### Document extract ###
Thanks to new technology and the modern lassiez-faire attitude towards intellectual property, people are bootlegging their entertainment at an unprecedented rate.
Or so the record companies would like you to believe.
The truth is that media piracy has been rampant through all of history... probably since the first guy to smear his feces on the wall in the shape of a buffalo turned around and immediately saw 50 more just like it being smeared on the walls behind him.
Here are five other historical piracy scares that make this one seem even less relevant:
Video sharing sites like YouTube represent a schism of users: To some they're a convenient way to share treasured memories and display and distribute the result of your new sketch comedy troupe featuring your ex-girlfriend, your roommate, your dog and absolutely no script-writing whatsoever. But the biggest controversy, of course, is the opening of the floodgates on bootleg television that may one day spell the ultimate demise of the entire broadcasting industry, if not all of life itself!
And they may well have a point: Theft is theft, and who's going to actually pay for the programming if they can get it for free? For the first time in history, people are capable of recording and sharing video ripped straight from the very bosom of Sweet Lady Television herself, like some sort of Video Recording Device that is hitherto unprecedented in the history of- waaait a second...
Home-use VCRs were available as far back as 1963, but didn't catch on until mass-production dropped the price in the late 1970s. In an almost unrelated note: Shortly afterwards Jack Valenti, head of the MPAA, completely lost his shit.
Appearing before Congress--flecks of spittle presumably slinging from his red, swollen face and melting caustic holes into the floor--he proceeded to proclaim in all seriousness that "...the VCR is to the American film producer and the American public as the Boston strangler is to the woman home alone." He then gave this stump speech that is either the most insane or the most awesome that ever happened in Congress:
"This is more than a tidal wave. It is more than an avalanche. It is here. Now, that is where the problem is...We are going to bleed and bleed and hemorrhage, unless this Congress at least protects one industry that is able to retrieve a surplus balance of trade and whose total future depends on its protection from the savagery and the ravages of this machine."
###
§ **Task requirements**:
1/ Reproduce the stretch of the piracy passage from "Or so the record" through "walls behind him.".
2/ According to the piracy passage, who are the members of the sketch comedy troupe mentioned in the discussion of video sharing sites?
3/ The piracy passage says home-use VCRs existed as early as 1963. Why did they not catch on until the late 1970s?
The rows that come next have no connection to the piracy passage.
### Material supplied ###
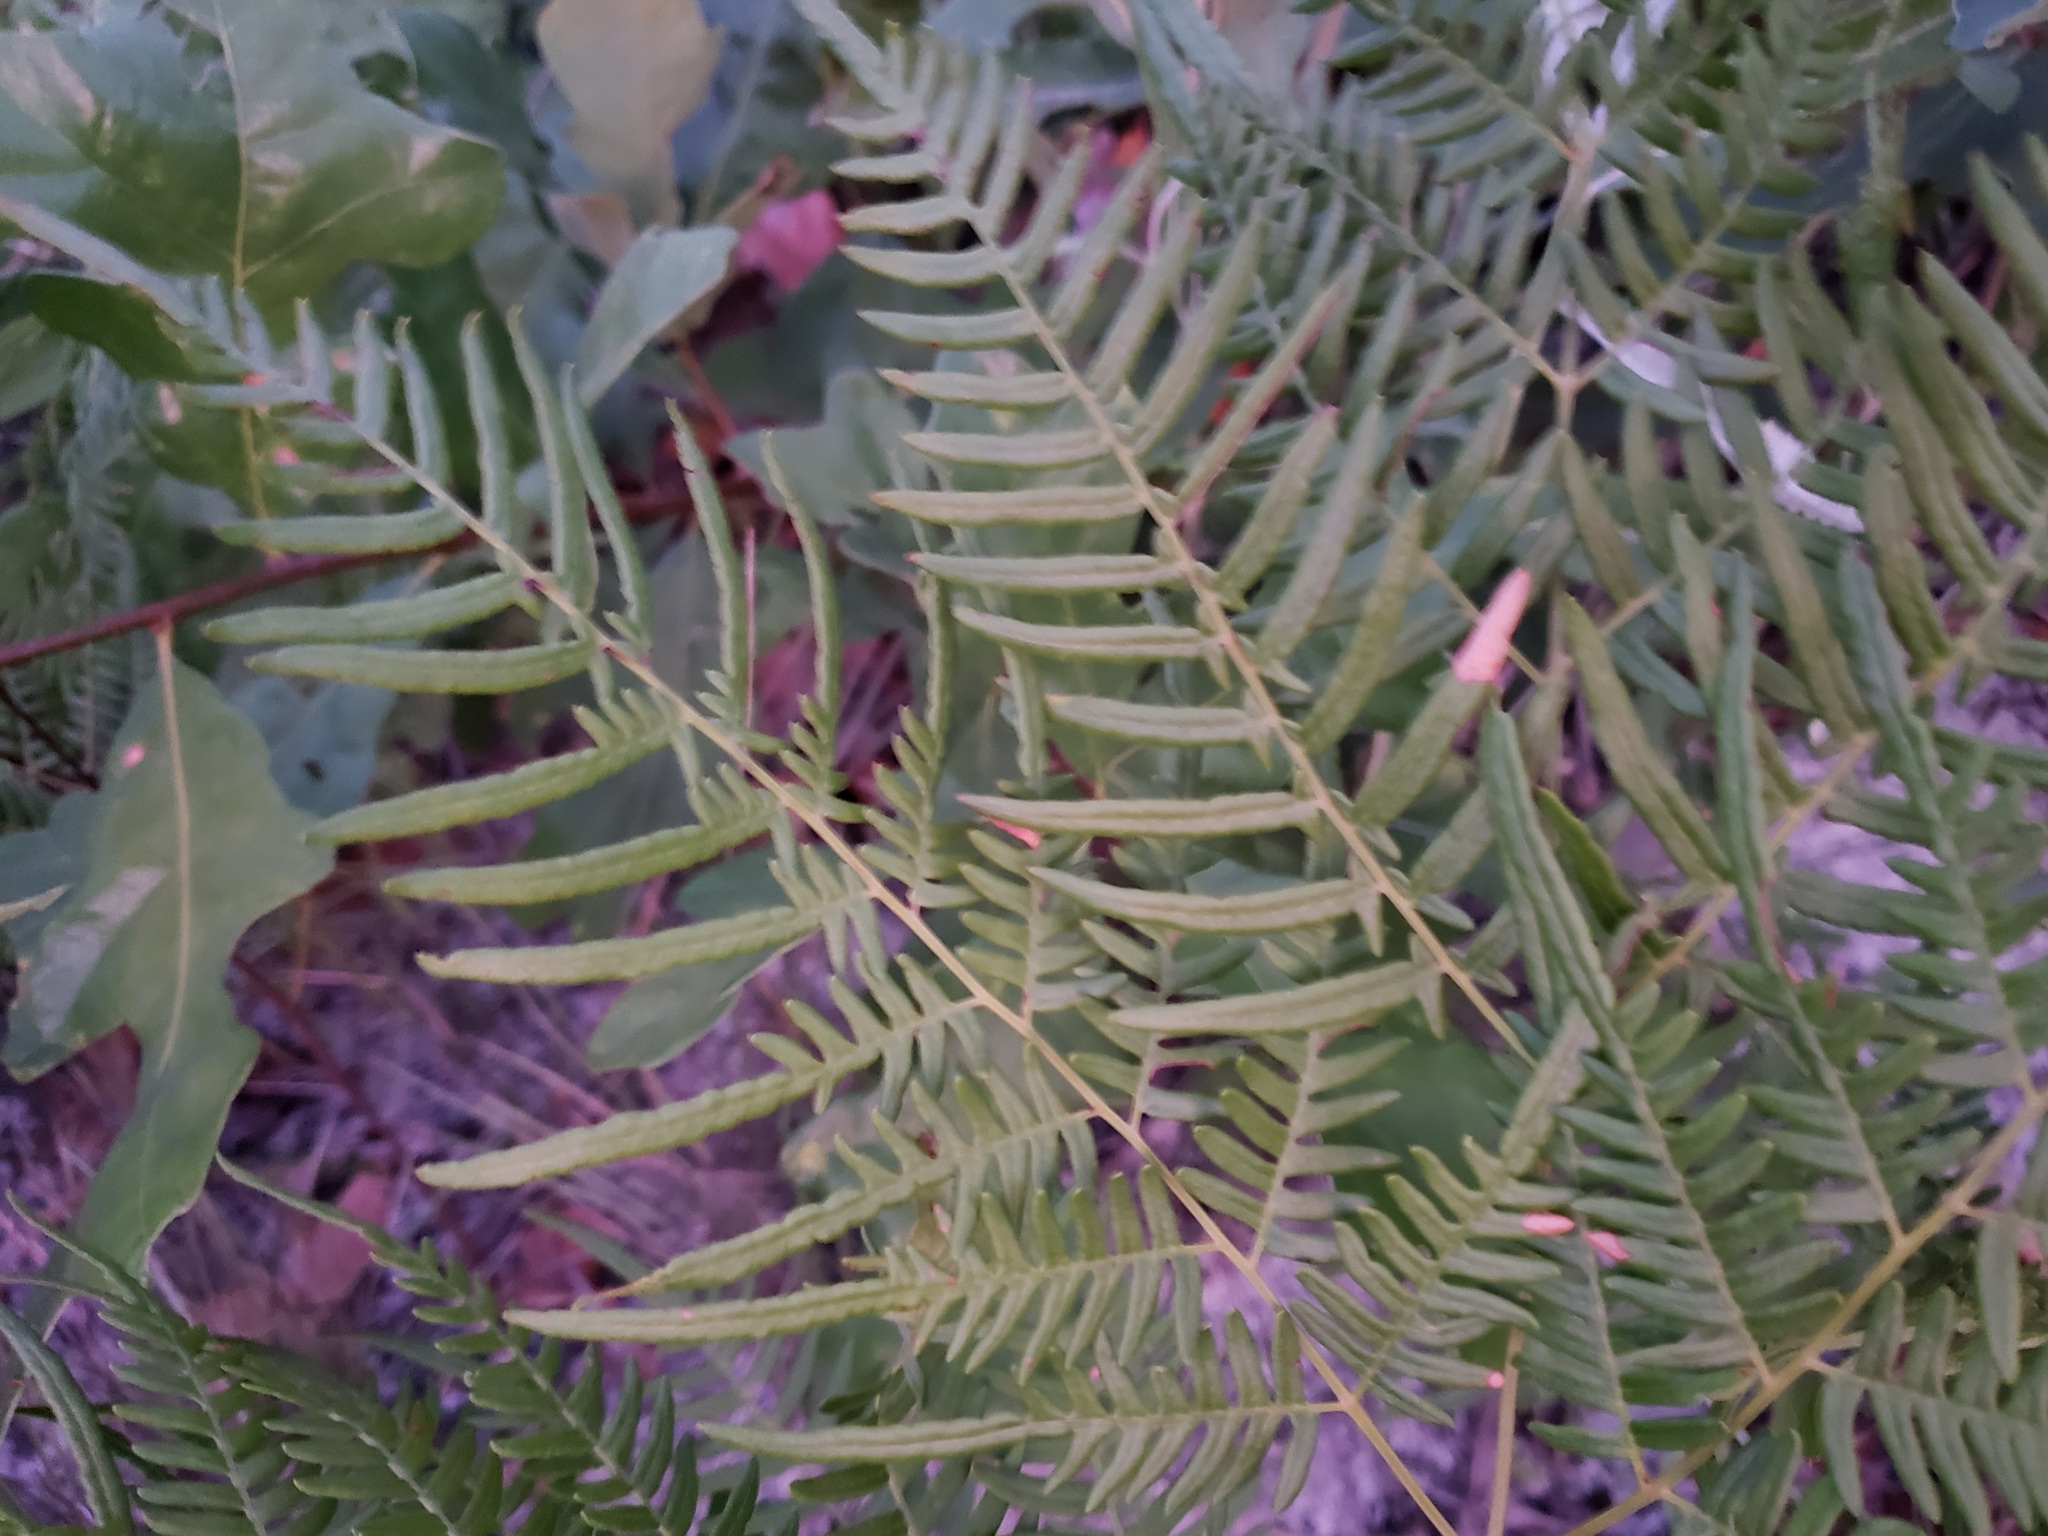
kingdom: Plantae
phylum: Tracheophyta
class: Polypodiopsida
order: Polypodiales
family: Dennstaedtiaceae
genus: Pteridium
###
### Material supplied ###
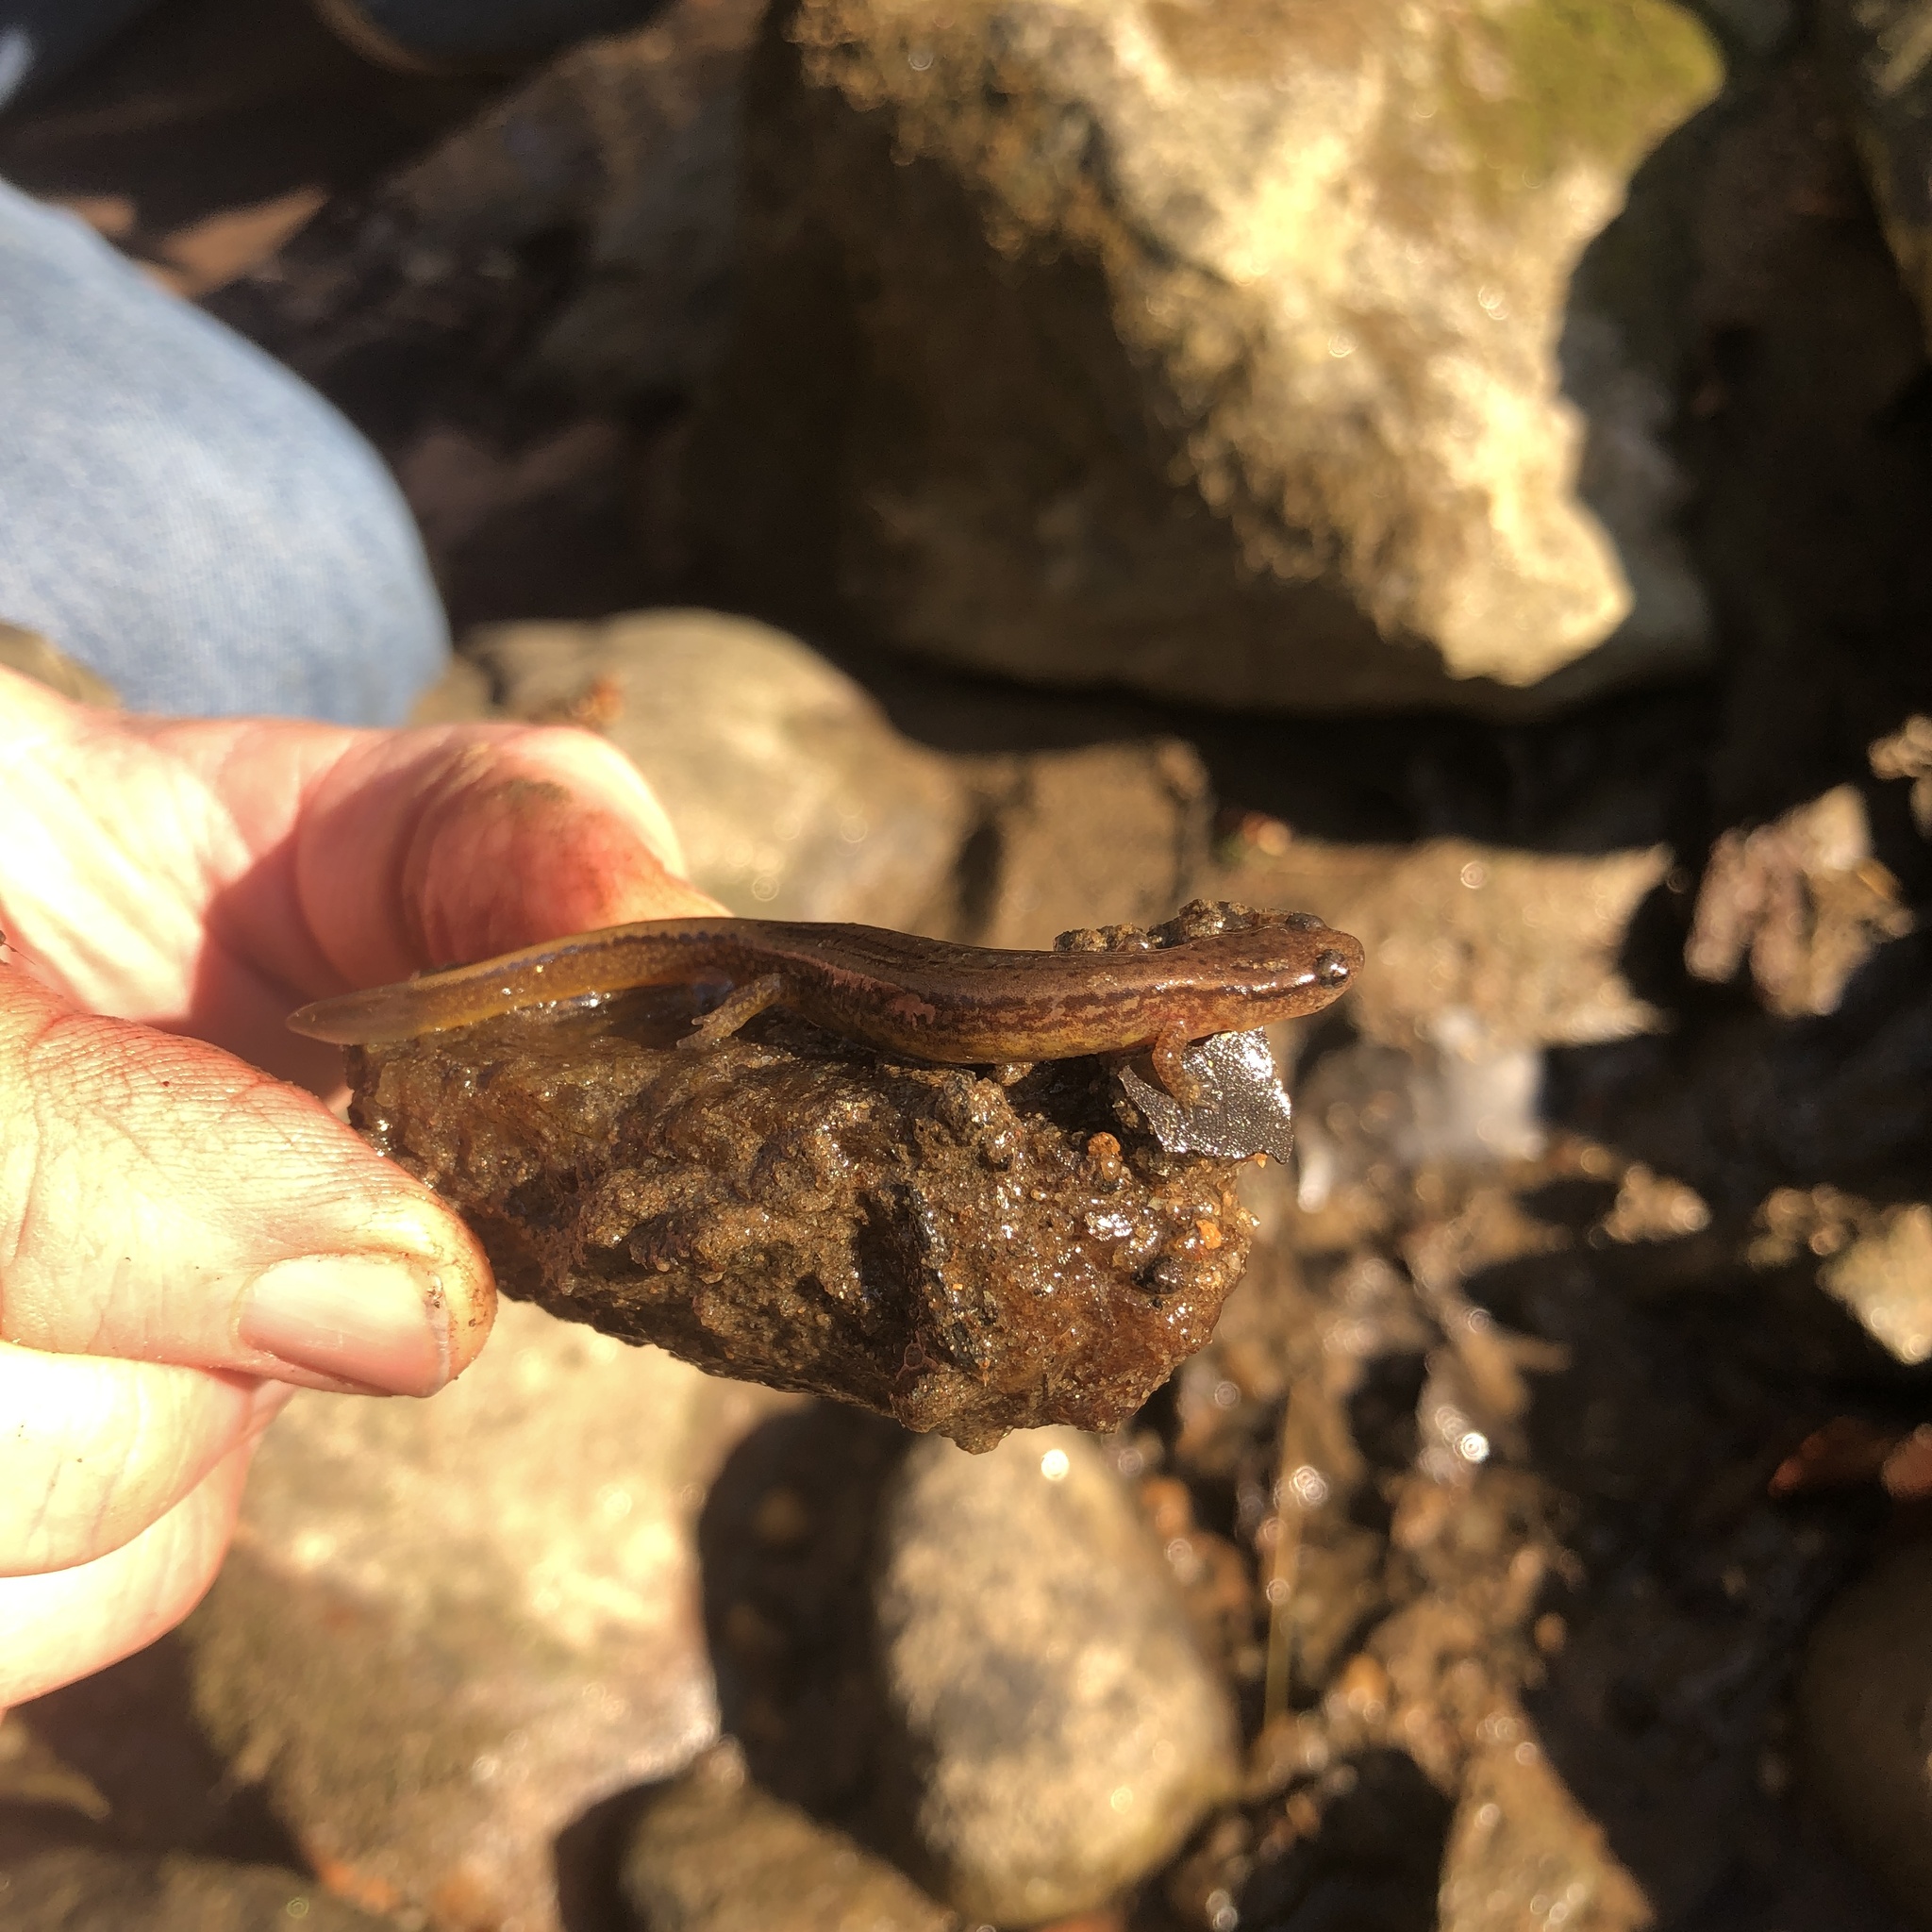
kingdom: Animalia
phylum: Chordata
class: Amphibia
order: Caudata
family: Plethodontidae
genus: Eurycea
###
§ **Per-task answers**:
1/
Or so the record companies would like you to believe.
The truth is that media piracy has been rampant through all of history... probably since the first guy to smear his feces on the wall in the shape of a buffalo turned around and immediately saw 50 more just like it being smeared on the walls behind him.

2/ your ex-girlfriend, your roommate, your dog

3/ They caught on only after mass production brought their price down in the late 1970s.